+++ AVAILABLE DATA +++
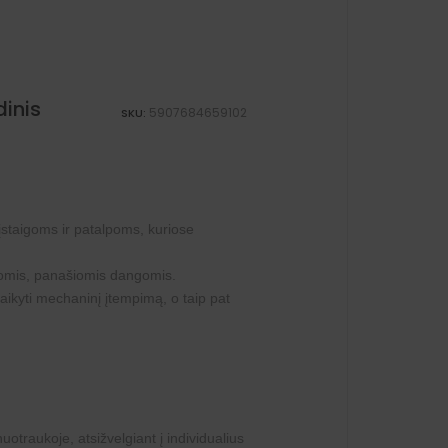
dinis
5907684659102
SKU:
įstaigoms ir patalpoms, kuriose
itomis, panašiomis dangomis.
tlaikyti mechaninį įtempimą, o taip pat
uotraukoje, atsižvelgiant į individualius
+++
+++ AVAILABLE DATA +++
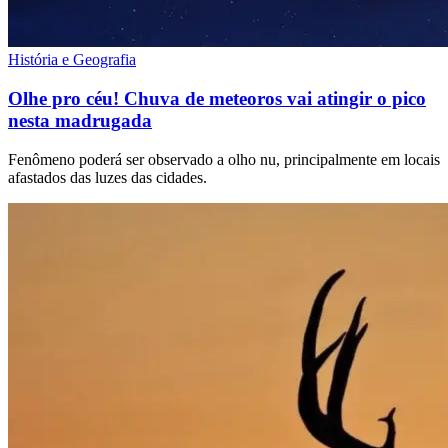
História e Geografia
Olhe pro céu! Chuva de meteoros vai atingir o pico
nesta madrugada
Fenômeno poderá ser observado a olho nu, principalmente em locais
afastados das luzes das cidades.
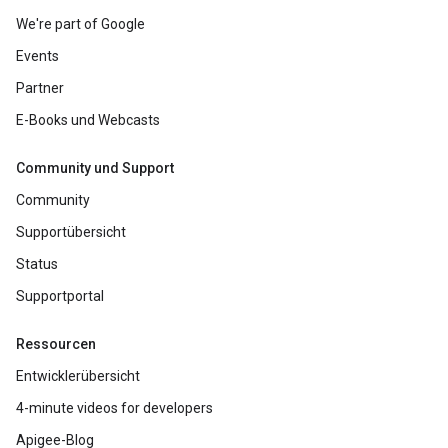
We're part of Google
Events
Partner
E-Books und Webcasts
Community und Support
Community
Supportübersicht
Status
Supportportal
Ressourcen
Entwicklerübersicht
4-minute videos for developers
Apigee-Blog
+++
> _WORK INSTRUCTIONS_
From the line that has "We're part of Google" through the line that has "Apigee-Blog", copy every line exactly as it appears above, and leave out all others.

> _REPLY_
We're part of Google
Events
Partner
E-Books und Webcasts
Community und Support
Community
Supportübersicht
Status
Supportportal
Ressourcen
Entwicklerübersicht
4-minute videos for developers
Apigee-Blog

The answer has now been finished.